What the task requires:
Copy the records below in full and leave every image out of the copy.

Source data

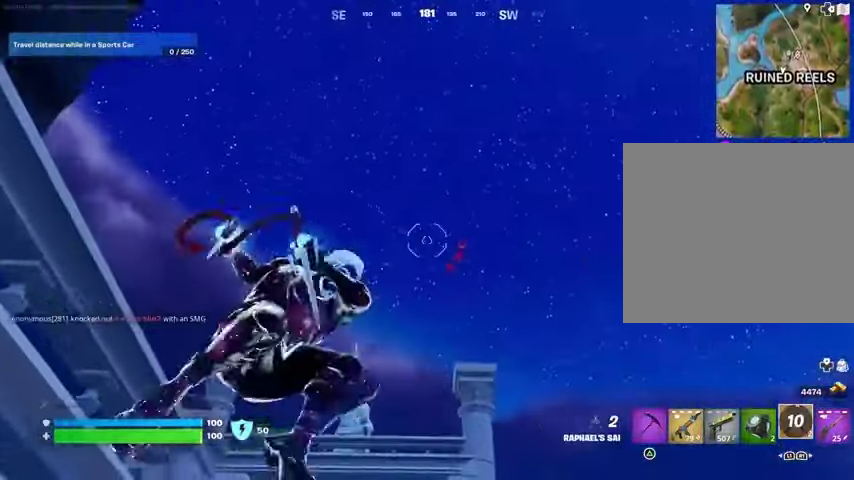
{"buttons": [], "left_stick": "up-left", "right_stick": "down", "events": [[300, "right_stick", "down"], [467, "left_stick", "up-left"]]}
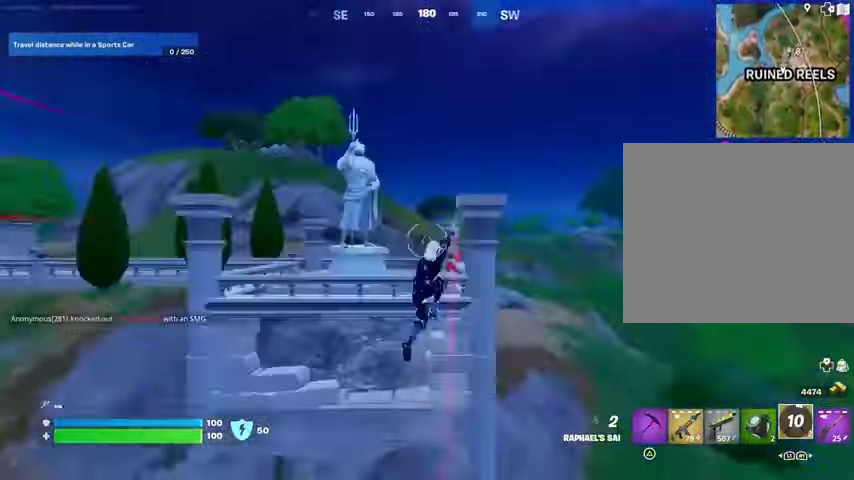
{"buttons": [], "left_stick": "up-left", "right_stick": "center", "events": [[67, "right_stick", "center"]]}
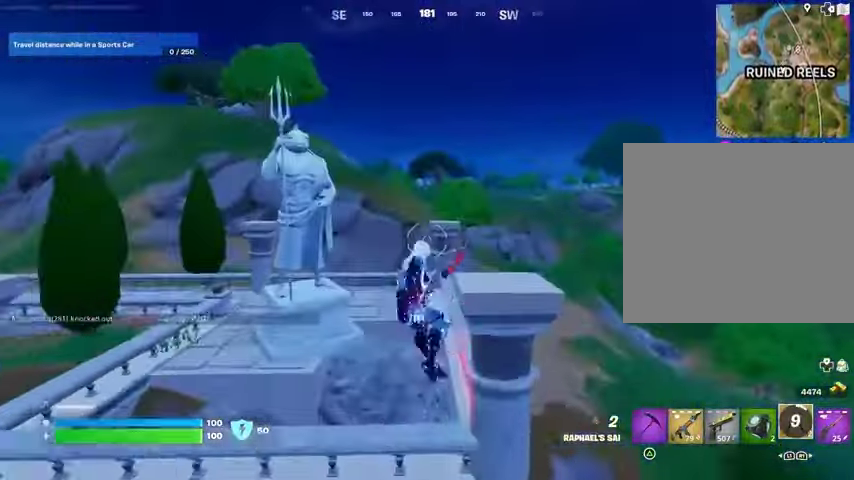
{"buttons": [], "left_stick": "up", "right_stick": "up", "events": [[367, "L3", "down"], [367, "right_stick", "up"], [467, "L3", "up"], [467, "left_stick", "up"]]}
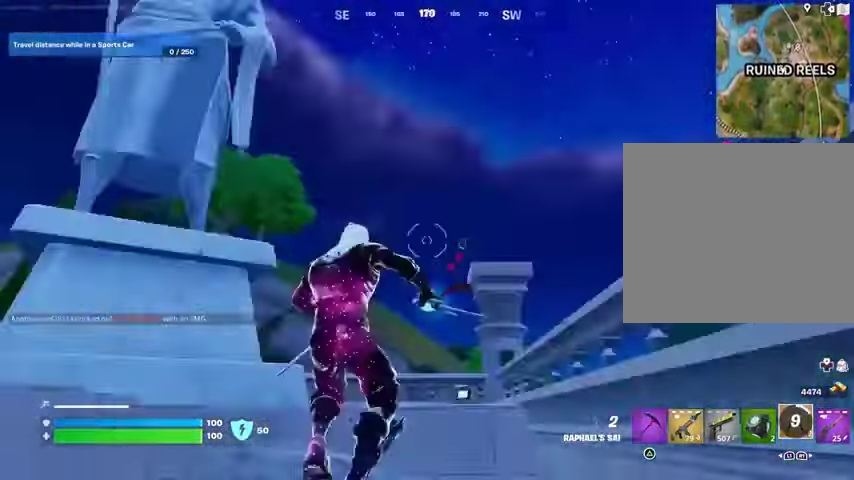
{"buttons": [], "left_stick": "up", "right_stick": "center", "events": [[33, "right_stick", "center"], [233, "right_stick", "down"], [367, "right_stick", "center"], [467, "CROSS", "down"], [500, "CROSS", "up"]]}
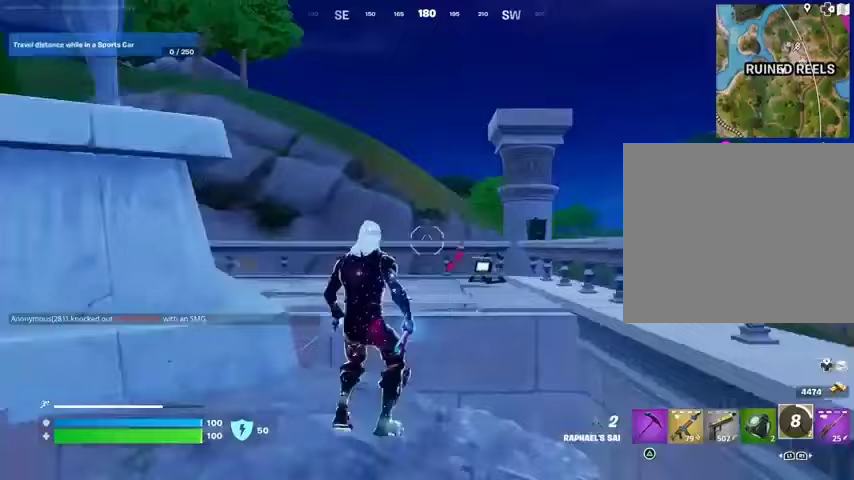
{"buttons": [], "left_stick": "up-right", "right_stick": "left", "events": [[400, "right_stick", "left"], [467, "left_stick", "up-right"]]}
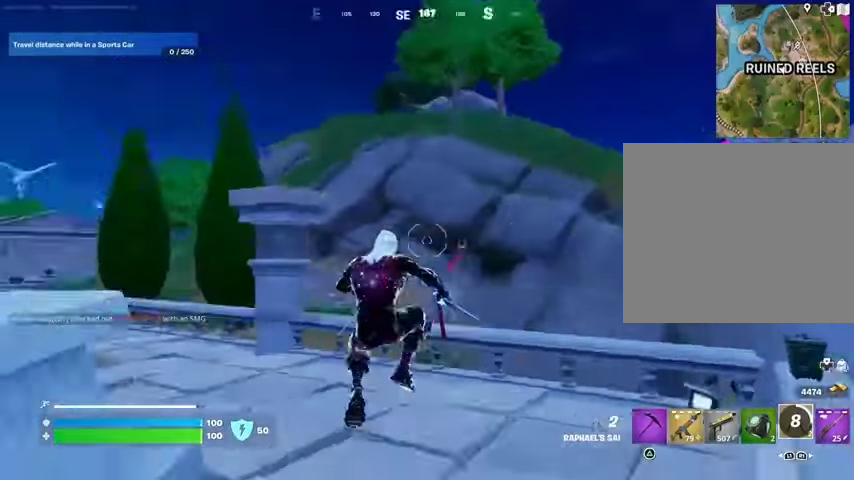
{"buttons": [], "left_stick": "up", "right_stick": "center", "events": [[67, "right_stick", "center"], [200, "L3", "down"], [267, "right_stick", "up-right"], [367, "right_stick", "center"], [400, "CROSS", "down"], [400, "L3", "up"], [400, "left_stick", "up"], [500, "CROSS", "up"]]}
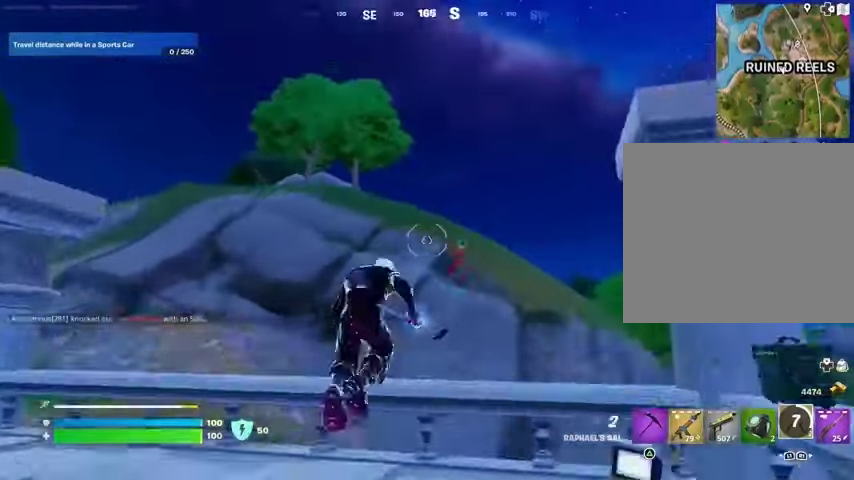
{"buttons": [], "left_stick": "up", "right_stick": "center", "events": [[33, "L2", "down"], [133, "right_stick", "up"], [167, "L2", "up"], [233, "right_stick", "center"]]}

Answer area:
{"buttons": [], "left_stick": "up-left", "right_stick": "down", "events": [[300, "right_stick", "down"], [467, "left_stick", "up-left"]]}
{"buttons": [], "left_stick": "up-left", "right_stick": "center", "events": [[67, "right_stick", "center"]]}
{"buttons": [], "left_stick": "up", "right_stick": "up", "events": [[367, "L3", "down"], [367, "right_stick", "up"], [467, "L3", "up"], [467, "left_stick", "up"]]}
{"buttons": [], "left_stick": "up", "right_stick": "center", "events": [[33, "right_stick", "center"], [233, "right_stick", "down"], [367, "right_stick", "center"], [467, "CROSS", "down"], [500, "CROSS", "up"]]}
{"buttons": [], "left_stick": "up-right", "right_stick": "left", "events": [[400, "right_stick", "left"], [467, "left_stick", "up-right"]]}
{"buttons": [], "left_stick": "up", "right_stick": "center", "events": [[67, "right_stick", "center"], [200, "L3", "down"], [267, "right_stick", "up-right"], [367, "right_stick", "center"], [400, "CROSS", "down"], [400, "L3", "up"], [400, "left_stick", "up"], [500, "CROSS", "up"]]}
{"buttons": [], "left_stick": "up", "right_stick": "center", "events": [[33, "L2", "down"], [133, "right_stick", "up"], [167, "L2", "up"], [233, "right_stick", "center"]]}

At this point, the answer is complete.